We have converted the PyTorch model into TRT through torch2trt with FP16 mode and the current FPS is around 21 FPS (512x512, network inference time only). We wanted to know is there anything else that we can do to further improve the inference speed? Please give us some advice and you are also very welcome to contribute to this repo.

Also, we have encountered some issues on JetPack 4.4 while converting trt model. If anyone knows how to solve it, please also share with us. Thank you very much!

Environment

TensorRT Version: JetPack 4.3
GPU Type: NVIDIA AGX Xavier
Nvidia Driver Version: JetPack 4.3
CUDA Version: JetPack 4.3
CUDNN Version: JetPack 4.3
Operating System + Version: JetPack 4.3
Python Version (if applicable): 3.6
TensorFlow Version (if applicable):
PyTorch Version (if applicable): 1.5.0
Baremetal or Container (if container which image + tag):

Relevant Files

Steps To Reproduce

Please include:

  • Exact steps/commands to build your repro
  • Exact steps/commands to run your repro
  • Full traceback of errors encountered
1 Like

Hi @kennyp875l3kab,

This is surely of great help!
Also, please check for the best practices to be followed, to improve the performance of your engine.
https://docs.nvidia.com/deeplearning/tensorrt/archives/tensorrt-700/tensorrt-best-practices/index.html#optimize-performance

For issues related to JetPack, Jetson forum will be able to assist you better.
Thanks!

Hi guys, I just wanted to share that the issue has been solved.
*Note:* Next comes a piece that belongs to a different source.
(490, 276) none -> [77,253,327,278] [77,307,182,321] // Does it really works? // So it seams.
It was the GatherElements operator that was generated by the pytorch onnx export procedure for torch.gather() function, which is not supported by TensorRT. I follow the solution posted Here, then the onnx exported by pytorch is able to be converted to TRT now. The whole model including bbox decoding is now converted to TRT so the speed is a little bit faster than before.
The 512x512 FP16 model now achieves 43.2 COCO mAP @ 21 fps on Xavier. Feel free to contribute to the repo if you have any idea to make it faster. Thank you very much!

2 Likes

Wonderful! Thanks for the code so much